The story of the Great Migration is the story of America. Between 1916-1970, 6 million African Americans moved from the rural South to the urban centers in the Northeast, Midwest, and West in search of jobs and other opportunities for better lives. This mass movement had a profound effect on nearly every aspect of modern American culture. In this webinar, we will hear from two historians as they discuss the relevance of the Great Migration in shaping New York State. Dr. Jennifer Lemak, Chief Curator of History at The New York State Museum, will highlight a few specific Upstate communities. Dr. Carla J. DuBose-Simons, Professor at SUNY Westchester Community College, will focus on New York City. Beverly Bardequez and Stephanie Woodard from the Rapp Road Historical Association will join to share their experience living in and advocating on behalf of Rapp Road, a Great Migration community in Albany.
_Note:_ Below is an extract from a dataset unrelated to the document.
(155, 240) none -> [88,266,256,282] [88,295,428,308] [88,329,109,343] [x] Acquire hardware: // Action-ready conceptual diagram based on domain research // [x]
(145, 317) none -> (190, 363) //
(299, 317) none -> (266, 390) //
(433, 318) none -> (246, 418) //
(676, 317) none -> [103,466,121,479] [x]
They will moderate a discussion with Jennifer and Carla, including audience Q&A.
Thanks to our program sponsor: Peggy N. & Roger G. Gerry Charitable Trust
Carla J DuBose-Simons earned her doctorate in American History from the Graduate Center of the City University of New York in February, 2013. Her dissertation entitled The ‘Silent Arrival’: The second wave of the Great Migration and its affects on black New York, 1940-1950 examines the demographic, economic, and social effects of the World War II migration of southern blacks to New York City. The dissertation maps areas of black settlement in the city, explains the process by which blacks found employment, analyzes early civil rights activism in the city, and explores the expansion of black settlement beyond the boundaries of Harlem.
Her research interests include New York City history, African American history, and the history of community formation. She is the author of “Fighting Against Jim Crow Hiring” in The Economic Civil Rights Movement: African Americans and the Struggle for Economic Power which was published by Routledge, Taylor and Francis Group in 2013. Prof. DuBose-Simons’ latest article on black settlement in the South Bronx “Movin’ on Up: African Americans in the South Bronx in the 1940s” was published in the Fall 2014 issue of the New York State Historical Association’s quarterly journal New York History.
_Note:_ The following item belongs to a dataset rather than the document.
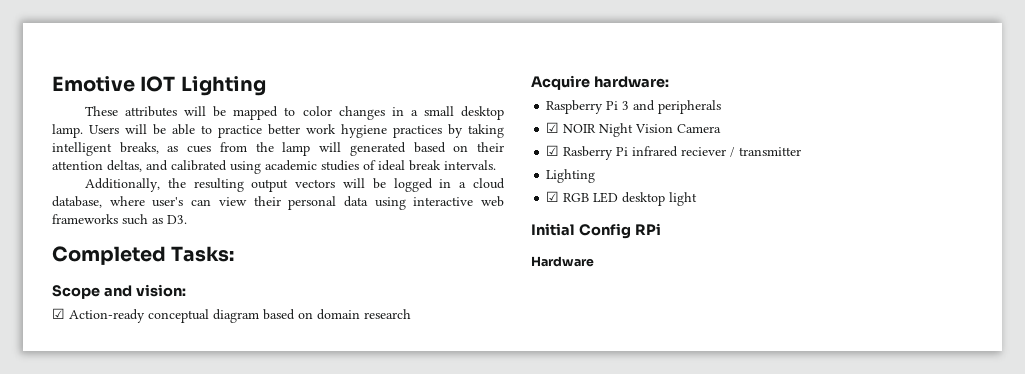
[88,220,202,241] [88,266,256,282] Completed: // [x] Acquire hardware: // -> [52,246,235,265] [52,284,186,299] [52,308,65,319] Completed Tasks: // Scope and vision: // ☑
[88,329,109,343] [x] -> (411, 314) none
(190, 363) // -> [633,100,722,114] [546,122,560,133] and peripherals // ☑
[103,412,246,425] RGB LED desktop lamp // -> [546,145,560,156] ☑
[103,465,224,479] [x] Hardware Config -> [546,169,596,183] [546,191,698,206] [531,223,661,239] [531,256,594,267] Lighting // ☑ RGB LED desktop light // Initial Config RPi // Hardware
Dr. DuBose-Simons is an Instructor of History in the Humanities Department at Westchester Community College where she teaches colonial American, 20th Century American, and African-American history classes. She also serves as Assistant Editor of the Ethnic Students Review, University of California Press https://online.ucpress.edu/esr
Jennifer Lemak is the chief curator of history at the New York State Museum. Prior to this appointment she served there as senior historian/curator of social history. Major exhibition and publication projects include Votes for Women: Celebrating New York’s Suffrage Centennial (2017) and An Irrepressible Conflict: The Empire State in the Civil War (2012). Lemak is the author of Southern Life, Northern City: The History of Albany’s Rapp Road (SUNY Press, 2008) and several articles on the Great Migration to Upstate New York. Her current projects include research on the ERA in New York State and an upcoming exhibit on the 50th anniversary of the Attica prison uprising.
Lemak serves the history field as a member of the New York State Preservation Board, the New York State Suffrage Centennial Commission, and as co-editor of the New York History journal. She earned her MA in Public History and PhD in American History, both from the University at Albany. She is also a fellow of the New York Academy of Historians.